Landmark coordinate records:
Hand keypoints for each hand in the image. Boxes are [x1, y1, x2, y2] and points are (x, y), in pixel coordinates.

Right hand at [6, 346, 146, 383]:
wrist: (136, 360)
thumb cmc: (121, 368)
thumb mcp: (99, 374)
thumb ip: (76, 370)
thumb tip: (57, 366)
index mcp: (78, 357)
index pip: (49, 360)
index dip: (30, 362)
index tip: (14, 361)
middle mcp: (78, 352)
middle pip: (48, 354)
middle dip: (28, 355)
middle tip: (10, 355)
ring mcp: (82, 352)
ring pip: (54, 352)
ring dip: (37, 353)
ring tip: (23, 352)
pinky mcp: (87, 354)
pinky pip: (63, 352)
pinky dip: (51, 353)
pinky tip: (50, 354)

§ **EXERCISE GOAL**
Reproduce the complete data exactly as presented above.

§ **TASK ANSWER**
Hand keypoints for each hand in the image. Boxes are [x1, y1, x2, y2] and points are (x, y), in pixel coordinates.

Right hand at [6, 346, 146, 383]:
wrist: (136, 360)
thumb cmc: (121, 368)
thumb mcp: (99, 374)
thumb ip: (76, 370)
thumb tip: (57, 366)
index mcp: (78, 357)
index pip: (49, 360)
index dip: (30, 362)
index tip: (14, 361)
middle mcp: (78, 352)
middle pip: (48, 354)
middle dip: (28, 355)
middle tip: (10, 355)
ring mcp: (82, 352)
ring pip: (54, 352)
ring dip: (37, 353)
ring tip: (23, 352)
pinky mcp: (87, 354)
pinky pip: (63, 352)
pinky dip: (51, 353)
pinky tip: (50, 354)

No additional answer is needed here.